### Assignment
With the pictures left out, output the records below exactly.

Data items
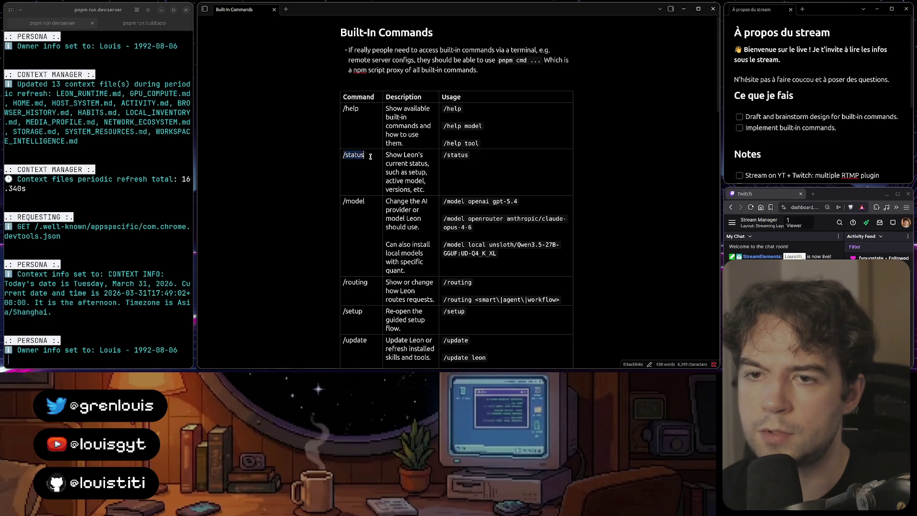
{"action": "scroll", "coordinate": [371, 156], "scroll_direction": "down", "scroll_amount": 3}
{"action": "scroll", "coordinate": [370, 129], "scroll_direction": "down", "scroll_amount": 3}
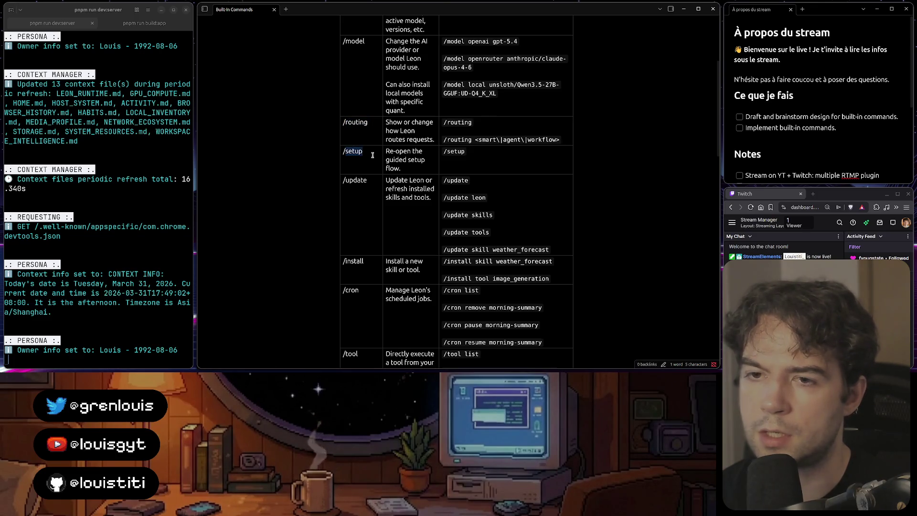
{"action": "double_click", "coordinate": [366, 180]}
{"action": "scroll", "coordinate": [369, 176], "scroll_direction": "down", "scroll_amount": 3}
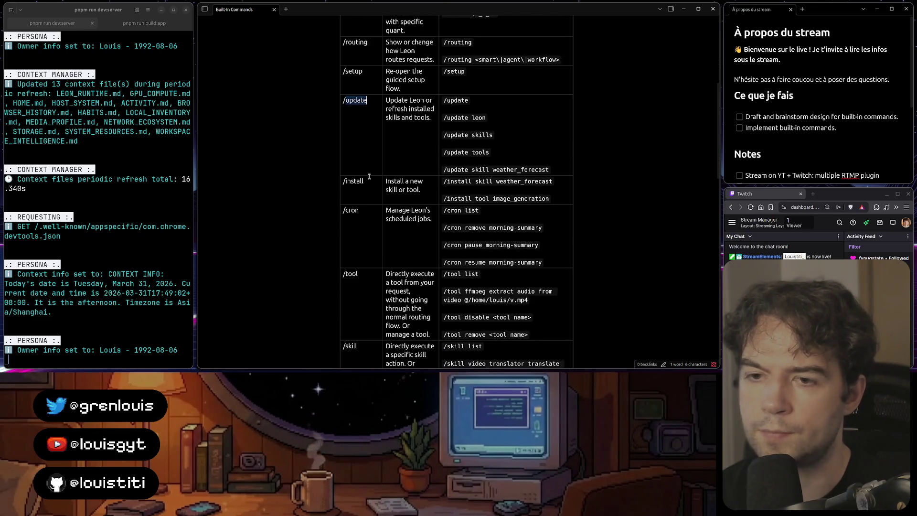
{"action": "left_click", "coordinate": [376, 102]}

### The completed task
{"action": "scroll", "coordinate": [371, 156], "scroll_direction": "down", "scroll_amount": 3}
{"action": "scroll", "coordinate": [370, 129], "scroll_direction": "down", "scroll_amount": 3}
{"action": "double_click", "coordinate": [366, 180]}
{"action": "scroll", "coordinate": [369, 176], "scroll_direction": "down", "scroll_amount": 3}
{"action": "left_click", "coordinate": [376, 102]}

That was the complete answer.